Sunday, 2-6-11  Waitangi Day!
Today in 1840 the Maori chiefs signed the Waitangi Treaty, which established British sovereignty over New Zealand islands and recognized Maori ownership of the land.  The effect was to provide law and order over a deteriorating social condition.  We timed our itinerary to be here for Waitangi Day, more or less equivalent to the 4thof July in the US.
So we went walking toward the Treaty Grounds, because we knew parking would be impossible, and who should pick us up but Vern! (See Saturday)  We were able to get there in time for an interdenominational and bi-lingual worship service:  Catholic, Methodist, and Presbyterian, conducted in English and Maori, with signing for the deaf  in both languages.  We took a position in a shady area and were soon joined by a contingent of the Royal New Zealand Navy!  They were very nice and offered to take our picture.

Walking the treaty grounds later, the activities there were somewhat disrupted by Maori dissidents, so not all is well, but as protesters go, these were pretty mild and respectful.  Lunch at the Waikokopu Café on the grounds, really good food.  By mid-afternoon we were getting a little tired, so we noticed a shuttle bus that we thought would take us partway to our hotel, but when it went the opposite direction, we knew we were in trouble.  Turns out that there was auxiliary parking several miles away with a shuttle service.  So we got to see the same scenery again as we returned to our starting point and THEN started walking the 1.2 mile trek to our hotel.

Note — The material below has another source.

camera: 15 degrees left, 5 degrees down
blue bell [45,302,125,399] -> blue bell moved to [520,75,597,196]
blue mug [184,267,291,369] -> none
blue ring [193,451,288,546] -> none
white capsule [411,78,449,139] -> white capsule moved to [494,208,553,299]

After a brief respite, we drove to Haruru Falls, nice but mostly a yawner, then decided to give the budget a rest by buying a frozen pizza and fixing our own supper.  Worst pizza ever made by man.  Ah, well, 

Feb 7 - Paihia to Rotorua
Today was mostly a travel day, driving about 600 kilometers (roughly 360 miles) south to Rotorua, passing through Auckland again.  That may not seem like a lot until you are driving on the left side of the road on twisting, up and down two lane roads.  Arrived in Rotorua about 4:00, checked in to Sandi's B&B and went exploring in town:  a city park with bubbling hot springs, a fascinating museum in a striking tudor style building that was once a hot springs spa.  They had a movie theater that showed a film about the eruption of a nearby mountain in 1886.  To our surprise, when the ground started shaking in the movie, so did our seats!  Dinner at a Thai restaurant, and here we are, back at Sandi's, where I have internet access.  Hooray!  I feel like a drug addict who finally got a fix after suffering for days.

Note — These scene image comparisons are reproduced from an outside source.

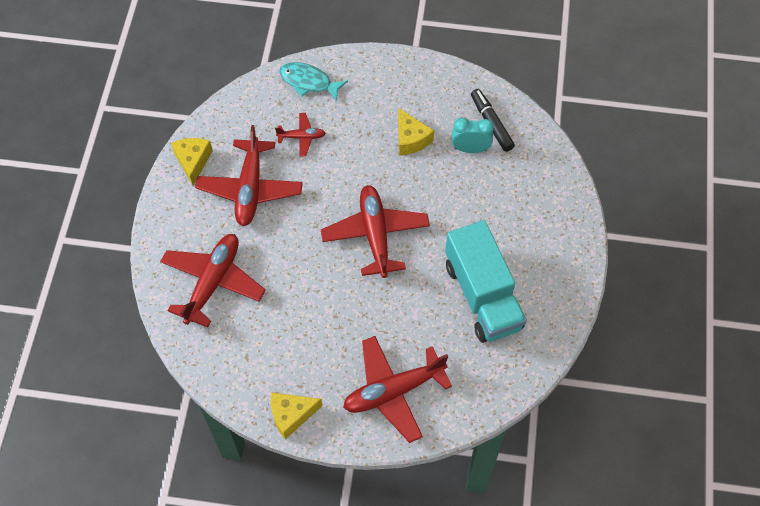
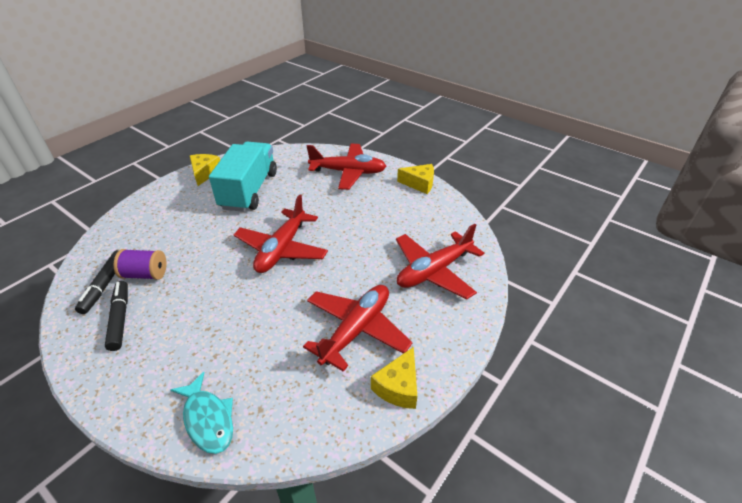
camera: 150 degrees left, 20 degrees down
red plane [275,113,326,156] -> none
yellow cheese [398,108,434,155] -> yellow cheese moved to [190,154,220,186]
turquoise clock [452,118,494,153] -> purple spool [113,249,167,280]
none -> black marker [105,281,128,351]

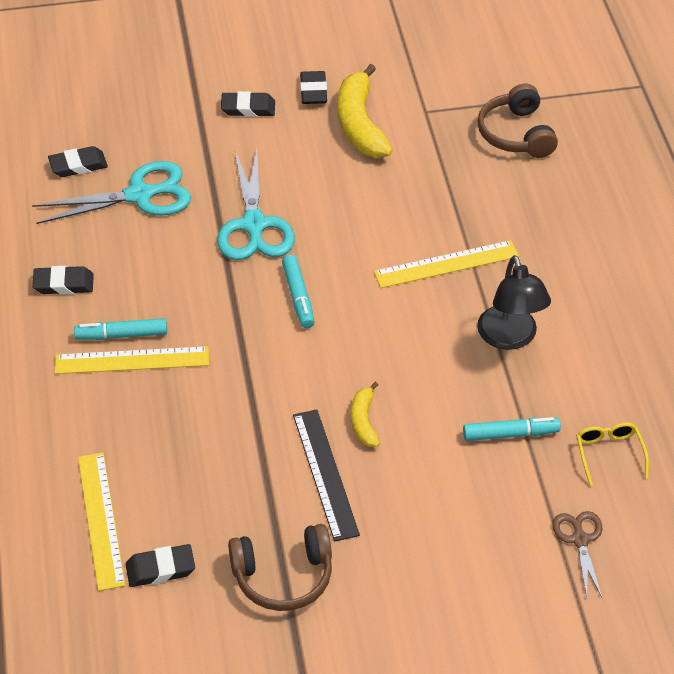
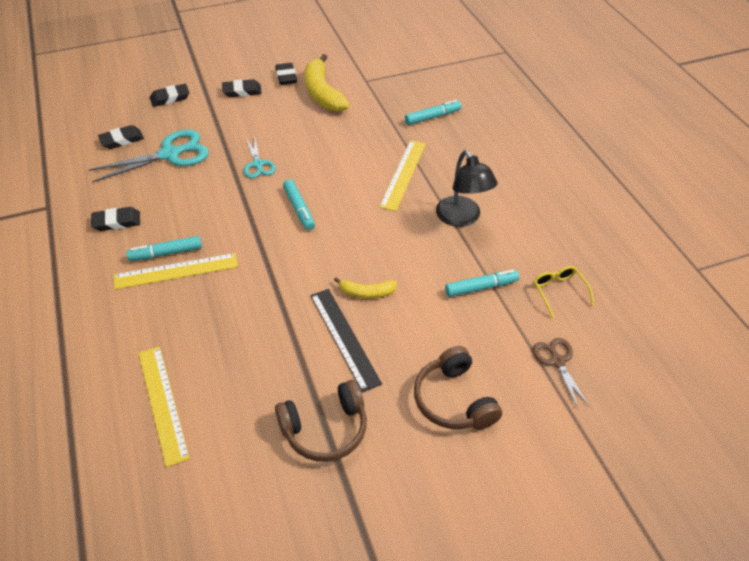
camera: 10 degrees left, 0 degrees up
black eraser [126,544,195,587] -> black eraser moved to [150,84,189,107]
turquoise scissors [217,149,295,260] -> turquoise scissors [244,138,276,178], size x0.56
yellow banana [351,382,380,447] -> yellow banana turned 75 degrees counterclockwise [334,277,397,299]
yellow ruler [374,240,519,288] -> yellow ruler turned 45 degrees counterclockwise [379,140,426,211]
brown headphones [478,83,558,158] -> brown headphones moved to [414,346,502,430]
none -> turquoise marker [405,100,462,125]

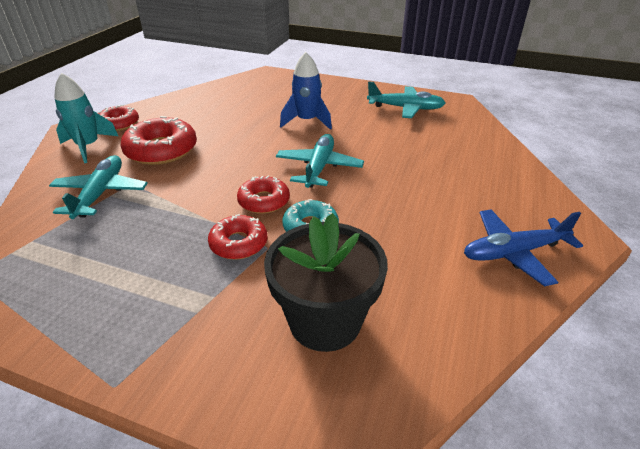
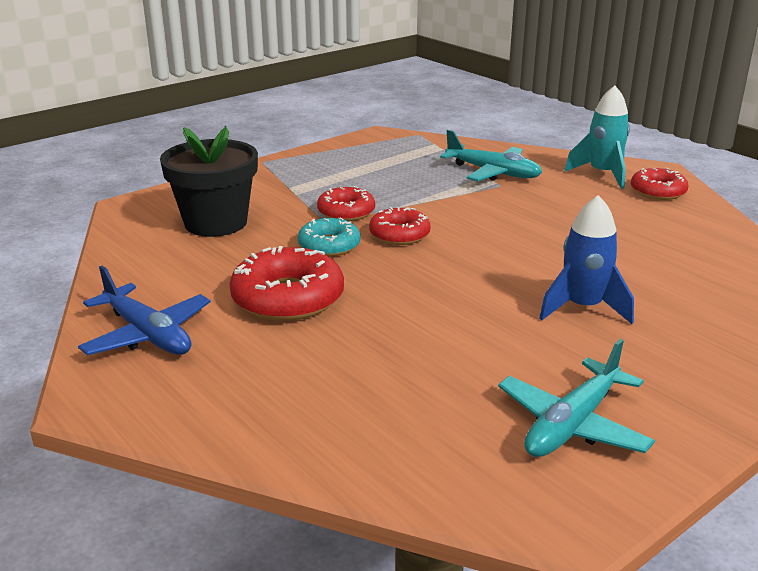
camera: 120 degrees right, 10 degrees down
red donut [121,116,197,165] -> red donut moved to [229,246,344,321]
turquoise plane [276,134,364,188] -> none
blue plane [464,209,583,287] -> blue plane turned 120 degrees clockwise [78,266,211,355]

Wednesday, February 2, 2011

An Early Beginning

We began our journey one day earlier than planned.  As my nervousness increased due to the dire winter storm warnings, I decided to see if we could fly out on Tuesday rather than Wednesday as scheduled.  I'm usually optimistic that everything will turn out OK, but this time I was concerned that if we didn't get out on time on Wednesday, we would miss our flight to Auckland and like a domino setup, all my best laid plans would one by one fall down.  So we are sitting in a hotel room in L.A. bored to tears, but with the certain knowledge that we will be on the plane to New Zealand tonight!  We are about to watch "The Social Network" on the TV, so that will help to pass the time.  Next blog from Auckland!